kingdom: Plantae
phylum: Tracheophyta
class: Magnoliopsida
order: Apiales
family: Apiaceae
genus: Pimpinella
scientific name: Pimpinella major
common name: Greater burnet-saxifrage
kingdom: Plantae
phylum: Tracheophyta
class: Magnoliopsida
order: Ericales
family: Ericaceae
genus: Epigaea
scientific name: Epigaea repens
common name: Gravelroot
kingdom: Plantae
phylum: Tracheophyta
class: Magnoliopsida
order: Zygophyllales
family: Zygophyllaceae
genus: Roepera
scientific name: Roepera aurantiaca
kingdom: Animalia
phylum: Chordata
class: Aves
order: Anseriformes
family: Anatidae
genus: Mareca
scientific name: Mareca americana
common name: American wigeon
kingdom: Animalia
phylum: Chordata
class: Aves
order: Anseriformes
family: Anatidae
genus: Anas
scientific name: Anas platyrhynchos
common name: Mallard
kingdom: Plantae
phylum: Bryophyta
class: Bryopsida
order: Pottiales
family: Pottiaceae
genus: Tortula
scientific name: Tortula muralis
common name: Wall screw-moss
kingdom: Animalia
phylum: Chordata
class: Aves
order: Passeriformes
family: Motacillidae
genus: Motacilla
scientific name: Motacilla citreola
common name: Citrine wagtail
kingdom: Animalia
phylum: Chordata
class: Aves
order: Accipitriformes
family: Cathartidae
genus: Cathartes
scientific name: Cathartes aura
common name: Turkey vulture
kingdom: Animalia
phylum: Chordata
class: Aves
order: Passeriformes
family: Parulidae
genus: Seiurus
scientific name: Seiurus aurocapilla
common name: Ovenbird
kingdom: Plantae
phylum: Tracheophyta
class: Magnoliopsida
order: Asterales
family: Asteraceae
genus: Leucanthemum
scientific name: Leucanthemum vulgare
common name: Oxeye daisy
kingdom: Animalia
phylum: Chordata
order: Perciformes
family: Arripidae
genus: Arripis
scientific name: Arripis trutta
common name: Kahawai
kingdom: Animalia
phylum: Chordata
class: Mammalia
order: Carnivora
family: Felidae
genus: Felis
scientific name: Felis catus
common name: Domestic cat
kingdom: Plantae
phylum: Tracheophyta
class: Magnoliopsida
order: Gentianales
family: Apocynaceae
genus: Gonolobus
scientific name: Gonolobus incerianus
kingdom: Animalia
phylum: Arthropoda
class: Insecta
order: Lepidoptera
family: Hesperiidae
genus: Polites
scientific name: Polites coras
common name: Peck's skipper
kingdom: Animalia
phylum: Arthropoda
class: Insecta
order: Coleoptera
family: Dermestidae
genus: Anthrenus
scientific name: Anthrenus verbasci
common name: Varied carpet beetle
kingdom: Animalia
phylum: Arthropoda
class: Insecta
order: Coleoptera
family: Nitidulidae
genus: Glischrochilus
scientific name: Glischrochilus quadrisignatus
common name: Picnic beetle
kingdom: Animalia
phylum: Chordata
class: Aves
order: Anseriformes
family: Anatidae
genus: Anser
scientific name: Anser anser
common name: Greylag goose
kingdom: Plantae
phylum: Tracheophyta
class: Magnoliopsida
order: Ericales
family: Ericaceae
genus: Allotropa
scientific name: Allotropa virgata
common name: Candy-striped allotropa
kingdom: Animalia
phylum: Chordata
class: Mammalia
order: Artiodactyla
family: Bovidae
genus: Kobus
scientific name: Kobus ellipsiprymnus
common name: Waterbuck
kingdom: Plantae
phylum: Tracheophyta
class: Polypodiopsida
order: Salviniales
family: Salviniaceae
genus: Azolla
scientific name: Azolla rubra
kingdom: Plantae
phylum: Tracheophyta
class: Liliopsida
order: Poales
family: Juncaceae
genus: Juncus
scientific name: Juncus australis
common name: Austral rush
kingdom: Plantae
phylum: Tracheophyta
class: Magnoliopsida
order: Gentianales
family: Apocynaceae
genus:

━━━━

Given exercise: Reproduce, character for character, the lines of the listing above from the one holding "genus: Azolla" through the last line, both ends included.

Solution for this problem:
genus: Azolla
scientific name: Azolla rubra
kingdom: Plantae
phylum: Tracheophyta
class: Liliopsida
order: Poales
family: Juncaceae
genus: Juncus
scientific name: Juncus australis
common name: Austral rush
kingdom: Plantae
phylum: Tracheophyta
class: Magnoliopsida
order: Gentianales
family: Apocynaceae
genus:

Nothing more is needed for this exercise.